Before we left Dosewallips State Park we wandered around for awhile and spotted part of a herd of Roosevelt Elk. They are known to wander through the park intermittently. Did not see any large male elk with racks. We were told that all the large male Elk with full racks in this herd had been killed by hunters. This, of course, is not the natural way. Usually,the natural elk predators take the weak, small and sick leaving the strong and healthy to procreate. Likely hunters do not want to “bag” the weak and sickly elk as that wouldn’t be much of a prize.
Arrived in Port Townsend in late afternoon after spending most of the day poking around places along to way. The Port Townsend Visitor Center is at the edge of town if you are coming in from the south. The Visitor Center has free parking for RVs and you can take the “hop on/hop off” shuttle right in front into the Old Town for about $1.00 for the day. That’s very helpful as we were told there is little parking in the Old Town section for RVs. We plan to spend the day doing just that tomorrow. Since it is lightly raining here intermittently, we’ll just relax for the rest of the day and catch up on chores and some e-mail. We will overnight in the Visitor Center RV Parking Area (free) and catch the early shuttle in the morning.
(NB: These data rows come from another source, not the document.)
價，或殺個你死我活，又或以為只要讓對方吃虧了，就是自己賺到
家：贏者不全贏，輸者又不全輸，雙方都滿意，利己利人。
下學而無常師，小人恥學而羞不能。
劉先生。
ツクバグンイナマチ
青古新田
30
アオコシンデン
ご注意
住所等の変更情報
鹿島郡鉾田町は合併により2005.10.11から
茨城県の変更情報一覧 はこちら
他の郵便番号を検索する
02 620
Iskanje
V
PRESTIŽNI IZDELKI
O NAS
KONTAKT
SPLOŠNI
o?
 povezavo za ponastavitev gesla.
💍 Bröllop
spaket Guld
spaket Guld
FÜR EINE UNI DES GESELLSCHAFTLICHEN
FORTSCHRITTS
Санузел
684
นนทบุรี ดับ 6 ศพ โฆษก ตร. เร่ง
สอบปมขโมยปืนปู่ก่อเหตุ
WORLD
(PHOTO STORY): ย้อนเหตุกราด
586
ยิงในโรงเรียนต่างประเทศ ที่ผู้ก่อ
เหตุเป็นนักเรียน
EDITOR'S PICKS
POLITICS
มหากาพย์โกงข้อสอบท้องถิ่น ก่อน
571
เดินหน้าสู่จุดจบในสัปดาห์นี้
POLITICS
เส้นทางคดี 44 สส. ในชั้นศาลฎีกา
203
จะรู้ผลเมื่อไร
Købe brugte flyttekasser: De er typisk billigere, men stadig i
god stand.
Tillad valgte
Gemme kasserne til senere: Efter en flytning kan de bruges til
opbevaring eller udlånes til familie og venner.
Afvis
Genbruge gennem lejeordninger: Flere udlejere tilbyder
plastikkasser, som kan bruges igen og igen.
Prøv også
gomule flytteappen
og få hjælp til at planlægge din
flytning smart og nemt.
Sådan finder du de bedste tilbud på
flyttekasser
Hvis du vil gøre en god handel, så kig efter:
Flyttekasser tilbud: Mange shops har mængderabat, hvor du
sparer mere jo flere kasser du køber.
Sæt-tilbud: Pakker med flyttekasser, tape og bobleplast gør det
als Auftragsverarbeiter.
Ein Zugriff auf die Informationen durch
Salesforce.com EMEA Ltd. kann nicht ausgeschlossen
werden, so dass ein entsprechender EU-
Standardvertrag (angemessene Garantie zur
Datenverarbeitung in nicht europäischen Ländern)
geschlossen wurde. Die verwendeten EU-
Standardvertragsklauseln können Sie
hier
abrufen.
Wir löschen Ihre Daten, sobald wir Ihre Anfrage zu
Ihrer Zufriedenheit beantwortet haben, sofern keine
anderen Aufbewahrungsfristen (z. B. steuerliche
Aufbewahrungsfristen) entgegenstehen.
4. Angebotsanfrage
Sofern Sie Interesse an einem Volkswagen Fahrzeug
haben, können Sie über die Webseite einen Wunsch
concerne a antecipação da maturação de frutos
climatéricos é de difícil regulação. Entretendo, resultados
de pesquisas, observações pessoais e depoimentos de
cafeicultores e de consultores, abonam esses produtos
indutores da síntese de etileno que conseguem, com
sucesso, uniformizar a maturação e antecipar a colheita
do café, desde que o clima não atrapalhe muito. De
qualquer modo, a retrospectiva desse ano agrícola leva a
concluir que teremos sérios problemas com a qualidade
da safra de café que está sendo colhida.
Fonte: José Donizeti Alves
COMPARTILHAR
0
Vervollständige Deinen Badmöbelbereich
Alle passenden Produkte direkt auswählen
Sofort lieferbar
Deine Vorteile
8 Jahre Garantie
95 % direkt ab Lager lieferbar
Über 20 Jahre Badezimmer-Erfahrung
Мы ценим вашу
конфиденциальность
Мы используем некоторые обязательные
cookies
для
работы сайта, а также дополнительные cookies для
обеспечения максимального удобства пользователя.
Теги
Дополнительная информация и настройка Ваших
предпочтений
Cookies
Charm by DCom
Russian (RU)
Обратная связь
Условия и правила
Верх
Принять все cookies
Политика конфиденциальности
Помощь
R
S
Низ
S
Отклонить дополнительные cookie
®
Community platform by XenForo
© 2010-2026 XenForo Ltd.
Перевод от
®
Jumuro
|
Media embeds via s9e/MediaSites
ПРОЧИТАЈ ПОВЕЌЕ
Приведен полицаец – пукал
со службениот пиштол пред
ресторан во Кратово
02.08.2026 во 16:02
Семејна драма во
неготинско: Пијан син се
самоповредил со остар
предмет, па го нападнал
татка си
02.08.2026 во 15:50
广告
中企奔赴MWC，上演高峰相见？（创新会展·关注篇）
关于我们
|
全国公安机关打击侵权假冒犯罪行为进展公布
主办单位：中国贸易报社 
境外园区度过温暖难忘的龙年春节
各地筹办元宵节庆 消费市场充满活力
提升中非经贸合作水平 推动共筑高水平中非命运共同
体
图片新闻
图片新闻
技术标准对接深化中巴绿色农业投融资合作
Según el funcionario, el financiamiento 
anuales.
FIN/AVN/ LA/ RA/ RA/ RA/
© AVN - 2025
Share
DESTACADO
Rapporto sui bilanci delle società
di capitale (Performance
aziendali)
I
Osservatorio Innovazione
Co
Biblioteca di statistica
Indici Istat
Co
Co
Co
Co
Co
Just a word about our boondocking practices. We are completely set up to dry camp, boondock, anywhere. We look for places that are free, preferably in beautiful &/or convenient areas. In order to travel as much as we do we just find it wise to cut costs where we can. We see no reason to pay for facilities we do not need or want and would not even see if we are just overnighting somewhere as we usually arive at night and leave in the morning. Of course, if there are severe restrictions on boondocking then we move and find a place that is OK. Since our budget is tight something has to give and this works well for us. There are good reasons for full service campgrounds for people and that is where you will find most RVers. It’s just that we don’t need these facilities and want to spend the money we have on other things and in other ways. So, since we are set up to do so, you will see throughout this blog where we find places to boondock for free or a very minimal charge. We have never had trouble doing this and our practice of always asking permission where appropriate has paid off. We are not frightened to be on our own somewhere and are not easily bothered by noise or light. Occationally, we pay to camp somewhere if that suits our needs but usually it is rare. I think in all of 2011, we “plugged into the grid” two times and one of those times was because we had 4″ of snow on our solar panels.